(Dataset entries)
============

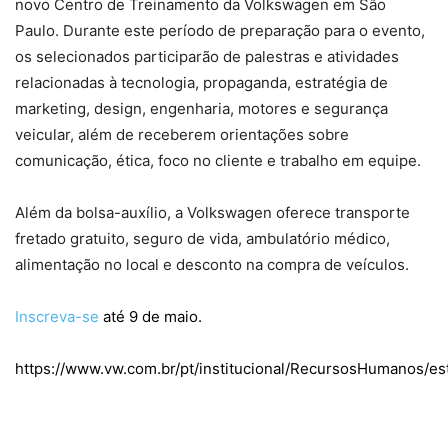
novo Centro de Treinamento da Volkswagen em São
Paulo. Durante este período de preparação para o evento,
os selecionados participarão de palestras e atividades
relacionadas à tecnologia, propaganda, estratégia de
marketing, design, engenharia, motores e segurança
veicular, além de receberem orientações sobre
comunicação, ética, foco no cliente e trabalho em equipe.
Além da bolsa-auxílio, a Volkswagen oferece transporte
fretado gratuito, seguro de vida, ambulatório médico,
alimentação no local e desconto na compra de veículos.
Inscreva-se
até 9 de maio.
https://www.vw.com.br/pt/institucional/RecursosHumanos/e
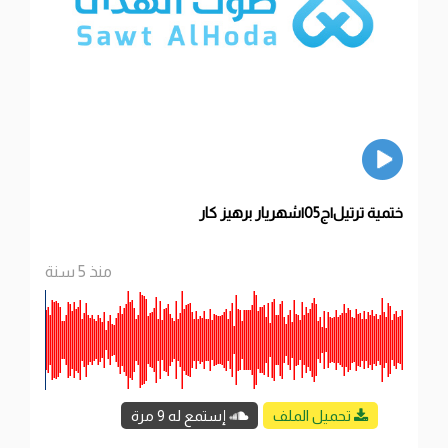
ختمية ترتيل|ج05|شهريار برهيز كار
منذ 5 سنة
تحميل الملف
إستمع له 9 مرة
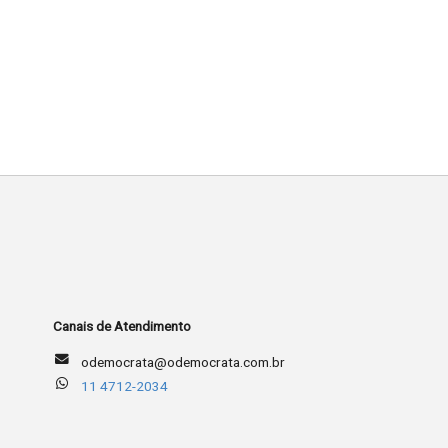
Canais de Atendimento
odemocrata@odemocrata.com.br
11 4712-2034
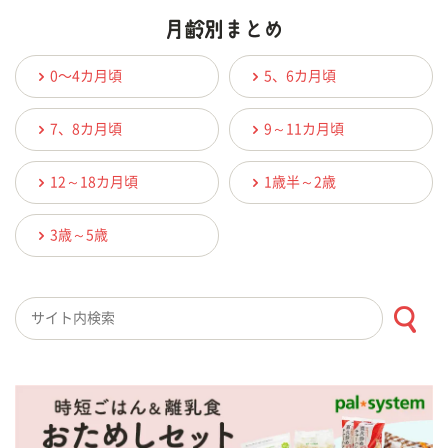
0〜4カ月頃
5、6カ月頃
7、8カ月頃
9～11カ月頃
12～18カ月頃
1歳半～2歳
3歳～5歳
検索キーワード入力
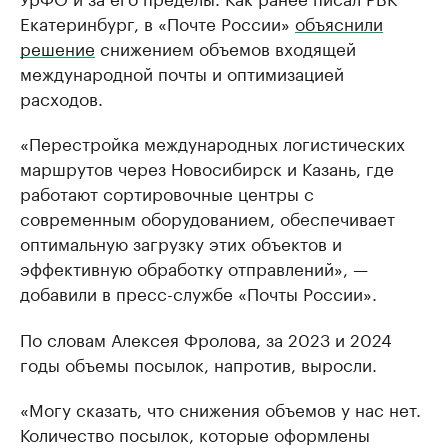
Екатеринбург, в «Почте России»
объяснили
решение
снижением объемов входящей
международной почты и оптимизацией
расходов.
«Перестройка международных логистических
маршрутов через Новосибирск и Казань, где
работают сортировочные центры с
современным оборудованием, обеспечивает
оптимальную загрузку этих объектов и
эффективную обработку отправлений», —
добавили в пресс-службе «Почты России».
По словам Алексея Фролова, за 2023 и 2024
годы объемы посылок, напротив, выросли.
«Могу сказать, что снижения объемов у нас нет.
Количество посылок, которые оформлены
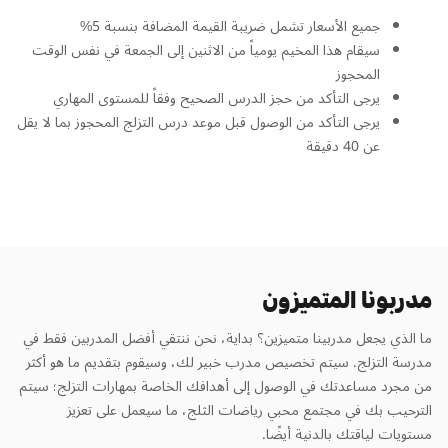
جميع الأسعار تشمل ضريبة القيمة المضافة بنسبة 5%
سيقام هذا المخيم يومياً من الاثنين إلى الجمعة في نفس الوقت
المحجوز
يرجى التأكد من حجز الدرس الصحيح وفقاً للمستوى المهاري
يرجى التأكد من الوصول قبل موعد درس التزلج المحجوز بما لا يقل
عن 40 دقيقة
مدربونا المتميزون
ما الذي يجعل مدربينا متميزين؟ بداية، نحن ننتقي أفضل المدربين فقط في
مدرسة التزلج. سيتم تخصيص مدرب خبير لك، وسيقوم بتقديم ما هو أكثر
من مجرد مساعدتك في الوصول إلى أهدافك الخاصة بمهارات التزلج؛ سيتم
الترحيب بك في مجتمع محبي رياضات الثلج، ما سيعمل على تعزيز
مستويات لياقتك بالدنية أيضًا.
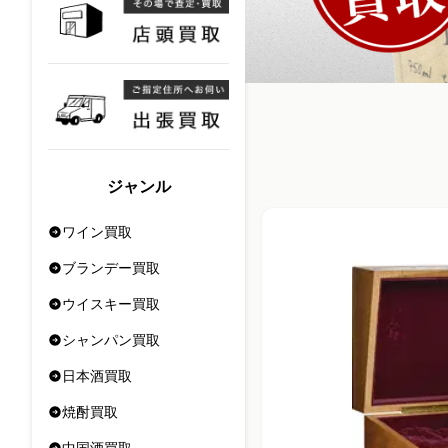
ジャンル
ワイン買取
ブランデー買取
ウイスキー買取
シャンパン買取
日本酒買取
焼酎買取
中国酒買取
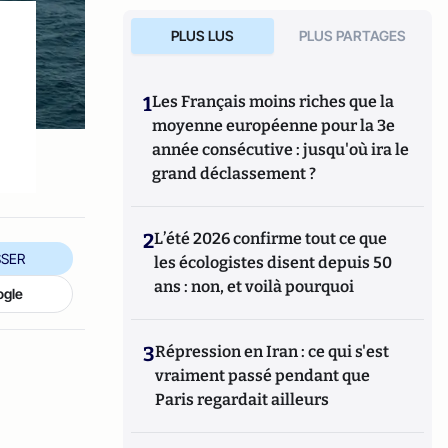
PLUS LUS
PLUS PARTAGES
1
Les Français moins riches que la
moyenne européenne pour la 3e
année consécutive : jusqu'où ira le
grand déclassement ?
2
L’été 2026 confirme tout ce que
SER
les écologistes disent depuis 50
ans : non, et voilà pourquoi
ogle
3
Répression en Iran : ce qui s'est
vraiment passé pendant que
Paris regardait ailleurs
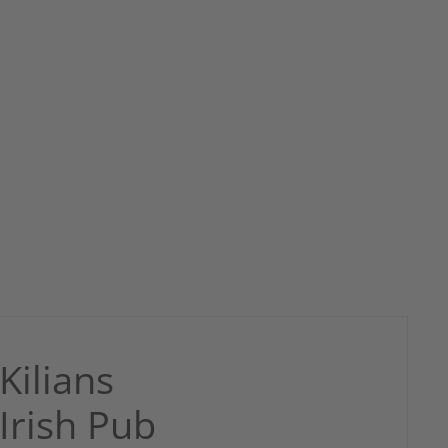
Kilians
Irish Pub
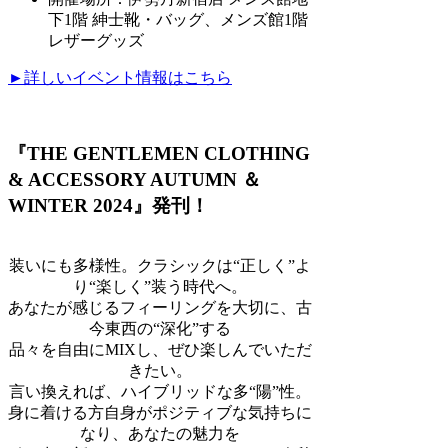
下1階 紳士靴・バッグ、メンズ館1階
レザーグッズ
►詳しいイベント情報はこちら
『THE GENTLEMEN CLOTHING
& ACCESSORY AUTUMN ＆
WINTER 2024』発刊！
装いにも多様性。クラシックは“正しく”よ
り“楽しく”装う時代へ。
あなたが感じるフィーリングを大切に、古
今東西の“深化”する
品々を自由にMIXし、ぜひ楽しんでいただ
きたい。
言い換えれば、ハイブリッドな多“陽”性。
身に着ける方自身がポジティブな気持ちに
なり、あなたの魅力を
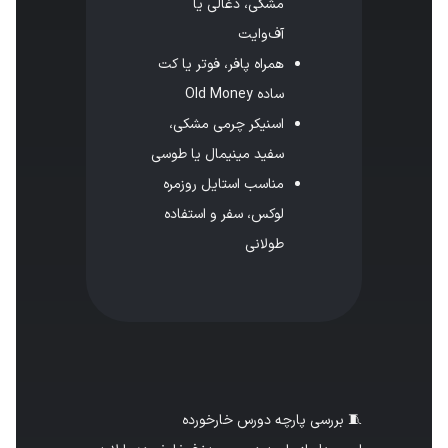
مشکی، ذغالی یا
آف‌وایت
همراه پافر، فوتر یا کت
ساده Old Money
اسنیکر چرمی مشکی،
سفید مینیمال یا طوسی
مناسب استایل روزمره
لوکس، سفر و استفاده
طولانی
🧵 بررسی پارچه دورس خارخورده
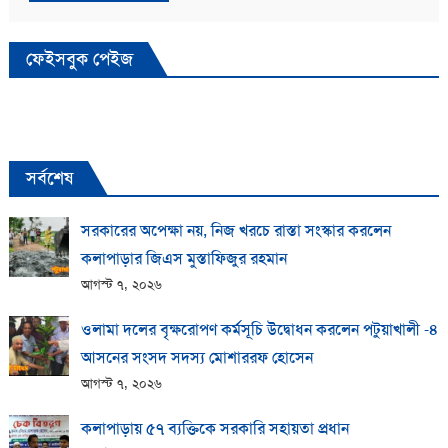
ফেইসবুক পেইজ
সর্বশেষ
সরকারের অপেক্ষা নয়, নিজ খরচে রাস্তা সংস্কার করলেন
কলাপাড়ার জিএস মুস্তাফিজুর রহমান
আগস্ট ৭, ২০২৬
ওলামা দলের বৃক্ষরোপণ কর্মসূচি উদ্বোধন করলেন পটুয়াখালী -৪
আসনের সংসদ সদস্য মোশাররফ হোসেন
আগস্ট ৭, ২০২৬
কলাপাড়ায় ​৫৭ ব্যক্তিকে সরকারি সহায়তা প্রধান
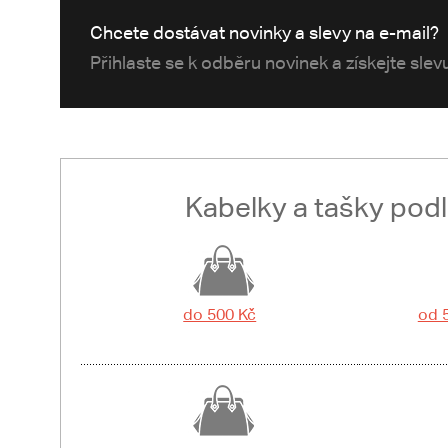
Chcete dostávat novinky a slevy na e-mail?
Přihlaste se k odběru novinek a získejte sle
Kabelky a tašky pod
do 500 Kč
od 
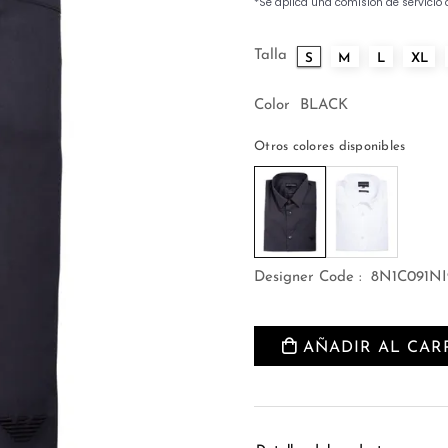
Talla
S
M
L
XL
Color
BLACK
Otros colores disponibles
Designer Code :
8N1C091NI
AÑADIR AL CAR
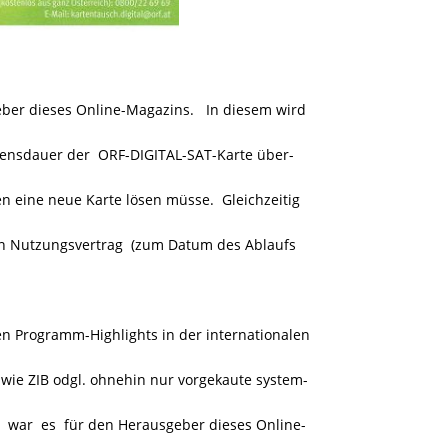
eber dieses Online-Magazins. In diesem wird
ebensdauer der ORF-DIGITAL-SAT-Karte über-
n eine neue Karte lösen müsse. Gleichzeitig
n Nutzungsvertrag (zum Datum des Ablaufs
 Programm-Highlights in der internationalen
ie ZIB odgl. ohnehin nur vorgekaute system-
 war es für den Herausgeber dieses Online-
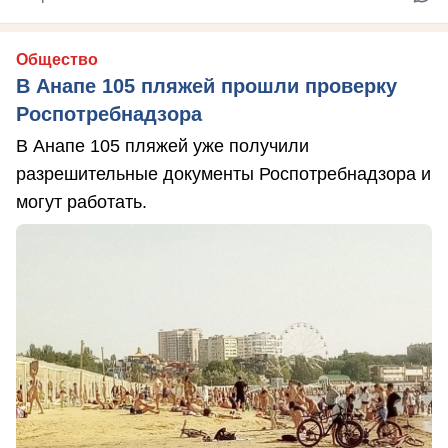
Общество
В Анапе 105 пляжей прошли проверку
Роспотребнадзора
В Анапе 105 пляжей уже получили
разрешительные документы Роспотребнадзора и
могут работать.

============

■ Instructions to follow: Would you output the data exactly, without any of its images?

■ Response to the exercise:
novo Centro de Treinamento da Volkswagen em São
Paulo. Durante este período de preparação para o evento,
os selecionados participarão de palestras e atividades
relacionadas à tecnologia, propaganda, estratégia de
marketing, design, engenharia, motores e segurança
veicular, além de receberem orientações sobre
comunicação, ética, foco no cliente e trabalho em equipe.
Além da bolsa-auxílio, a Volkswagen oferece transporte
fretado gratuito, seguro de vida, ambulatório médico,
alimentação no local e desconto na compra de veículos.
Inscreva-se
até 9 de maio.
https://www.vw.com.br/pt/institucional/RecursosHumanos/e
ختمية ترتيل|ج05|شهريار برهيز كار
منذ 5 سنة
تحميل الملف
إستمع له 9 مرة
Canais de Atendimento
odemocrata@odemocrata.com.br
11 4712-2034
0〜4カ月頃
5、6カ月頃
7、8カ月頃
9～11カ月頃
12～18カ月頃
1歳半～2歳
3歳～5歳
検索キーワード入力
Екатеринбург, в «Почте России»
объяснили
решение
снижением объемов входящей
международной почты и оптимизацией
расходов.
«Перестройка международных логистических
маршрутов через Новосибирск и Казань, где
работают сортировочные центры с
современным оборудованием, обеспечивает
оптимальную загрузку этих объектов и
эффективную обработку отправлений», —
добавили в пресс-службе «Почты России».
По словам Алексея Фролова, за 2023 и 2024
годы объемы посылок, напротив, выросли.
«Могу сказать, что снижения объемов у нас нет.
Количество посылок, которые оформлены
جميع الأسعار تشمل ضريبة القيمة المضافة بنسبة 5%
سيقام هذا المخيم يومياً من الاثنين إلى الجمعة في نفس الوقت
المحجوز
يرجى التأكد من حجز الدرس الصحيح وفقاً للمستوى المهاري
يرجى التأكد من الوصول قبل موعد درس التزلج المحجوز بما لا يقل
عن 40 دقيقة
مدربونا المتميزون
ما الذي يجعل مدربينا متميزين؟ بداية، نحن ننتقي أفضل المدربين فقط في
مدرسة التزلج. سيتم تخصيص مدرب خبير لك، وسيقوم بتقديم ما هو أكثر
من مجرد مساعدتك في الوصول إلى أهدافك الخاصة بمهارات التزلج؛ سيتم
الترحيب بك في مجتمع محبي رياضات الثلج، ما سيعمل على تعزيز
مستويات لياقتك بالدنية أيضًا.
ジャンル
ワイン買取
ブランデー買取
ウイスキー買取
シャンパン買取
日本酒買取
焼酎買取
中国酒買取
PLUS LUS
PLUS PARTAGES
1
Les Français moins riches que la
moyenne européenne pour la 3e
année consécutive : jusqu'où ira le
grand déclassement ?
2
L’été 2026 confirme tout ce que
SER
les écologistes disent depuis 50
ans : non, et voilà pourquoi
ogle
3
Répression en Iran : ce qui s'est
vraiment passé pendant que
Paris regardait ailleurs
Kilians
Irish Pub
下1階 紳士靴・バッグ、メンズ館1階
レザーグッズ
►詳しいイベント情報はこちら
『THE GENTLEMEN CLOTHING
& ACCESSORY AUTUMN ＆
WINTER 2024』発刊！
装いにも多様性。クラシックは“正しく”よ
り“楽しく”装う時代へ。
あなたが感じるフィーリングを大切に、古
今東西の“深化”する
品々を自由にMIXし、ぜひ楽しんでいただ
きたい。
言い換えれば、ハイブリッドな多“陽”性。
身に着ける方自身がポジティブな気持ちに
なり、あなたの魅力を
مشکی، ذغالی یا
آف‌وایت
همراه پافر، فوتر یا کت
ساده Old Money
اسنیکر چرمی مشکی،
سفید مینیمال یا طوسی
مناسب استایل روزمره
لوکس، سفر و استفاده
طولانی
🧵 بررسی پارچه دورس خارخورده
ফেইসবুক পেইজ
সর্বশেষ
সরকারের অপেক্ষা নয়, নিজ খরচে রাস্তা সংস্কার করলেন
কলাপাড়ার জিএস মুস্তাফিজুর রহমান
আগস্ট ৭, ২০২৬
ওলামা দলের বৃক্ষরোপণ কর্মসূচি উদ্বোধন করলেন পটুয়াখালী -৪
আসনের সংসদ সদস্য মোশাররফ হোসেন
আগস্ট ৭, ২০২৬
কলাপাড়ায় ​৫৭ ব্যক্তিকে সরকারি সহায়তা প্রধান
Chcete dostávat novinky a slevy na e-mail?
Přihlaste se k odběru novinek a získejte sle
Kabelky a tašky pod
do 500 Kč
od 
Talla
S
M
L
XL
Color
BLACK
Otros colores disponibles
Designer Code :
8N1C091NI
AÑADIR AL CAR
eber dieses Online-Magazins. In diesem wird
ebensdauer der ORF-DIGITAL-SAT-Karte über-
n eine neue Karte lösen müsse. Gleichzeitig
n Nutzungsvertrag (zum Datum des Ablaufs
 Programm-Highlights in der internationalen
ie ZIB odgl. ohnehin nur vorgekaute system-
 war es für den Herausgeber dieses Online-
Общество
В Анапе 105 пляжей прошли проверку
Роспотребнадзора
В Анапе 105 пляжей уже получили
разрешительные документы Роспотребнадзора и
могут работать.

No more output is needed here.